I'm not a real DSP expert by any stretch of the imagination, but applying an FIR filter does not require transforming to the frequency domain. To the contrary: a basic FIR filter just means that the ith output sample is a[0]x[i] + a[1]x[i-1] + a[2]x[i-2] + ... + a[N-1]x[i-N+1] where x is the input, a is the filter coefficients, and N+1 is the (finite) length of the filter. (If the input is all zeros except that x[0]=1, then the input is an impulse and a is the output, i.e. the impulse response. Hence the name: Finite Impulse Response.)

Some very long FIR filters are more efficient to apply by Fourier transforming the input, but that's almost certainly not the case here. It's worth noting that FIR filters vectorize very nicely.

(My FIR description isn't quite 100% accurate. I described only the discrete-time causal case. If you drop the causality requirement (which is fine but can be awkward in real-time processing) then you add negative indices to a. If you switch to continuous time, you end up with a convolution instead of a sum of products.)

2 comments

> Sad that the thread got flagged into oblivion.

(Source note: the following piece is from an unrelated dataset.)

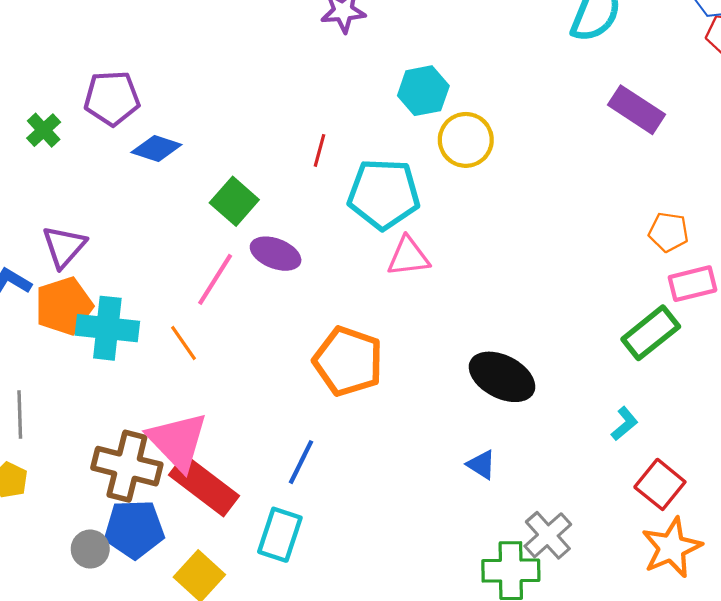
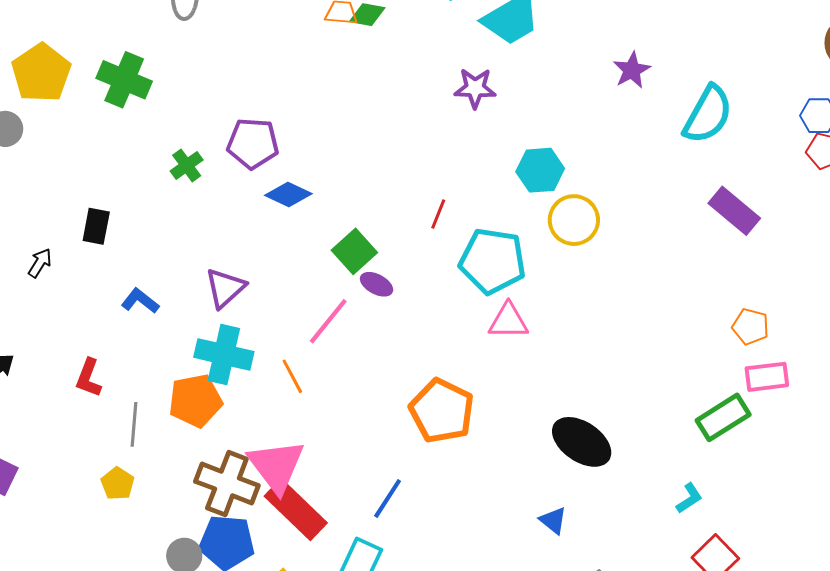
purple triangle: (64, 247) -> (225, 288), moved
purple ellipse: (276, 254) -> (377, 284), moved, size x0.7
orange pentagon: (64, 306) -> (195, 401), moved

I sometimes feel the PC threshold is a bit high in some threads. In this case however even I felt the snark level was painful.

As a productive engineer I often put out internal tools or POCs that would be possible to snark at in this way.

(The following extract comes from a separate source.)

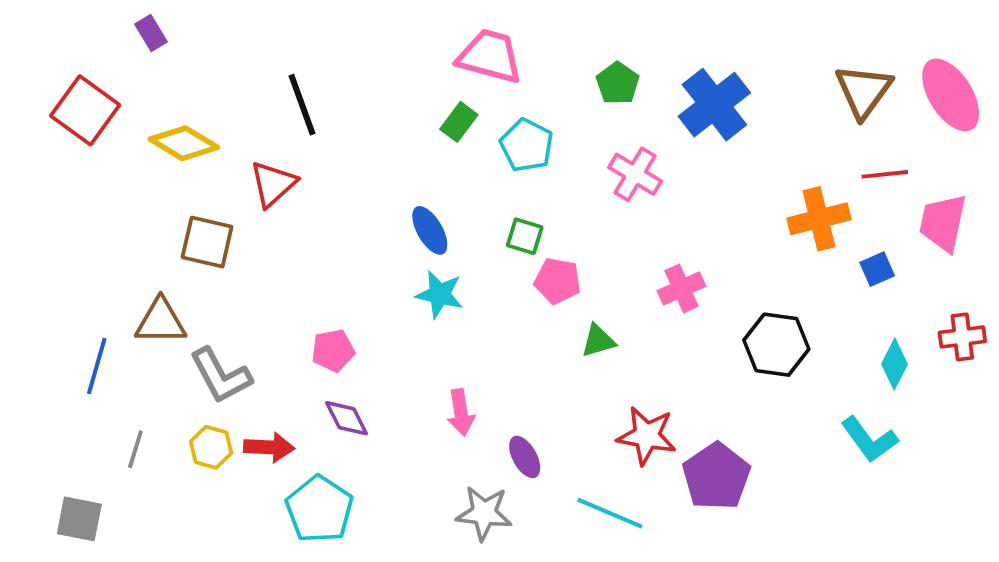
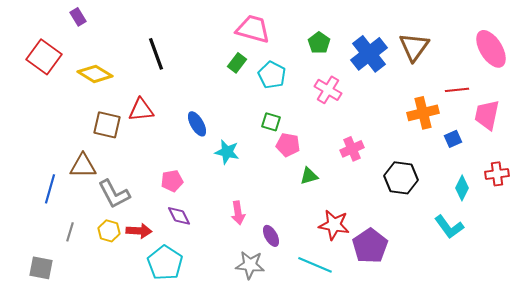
brown triangle: (864, 91) -> (414, 47), moved
red triangle: (273, 184) -> (141, 110), moved, turned 36
blue ellipse: (430, 230) -> (197, 124), moved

I do however expect that people improve them or explain the better way instead of posting dismissive comments on what this guy has done on top of his open source contributions.

That said: I'm happy to see it reposted although I would prefer if he removed the defence for his previous post as it did add confusion to the new post as well.

Thanks for the explanation. I've corrected the post to not assert that the FFT is necessary.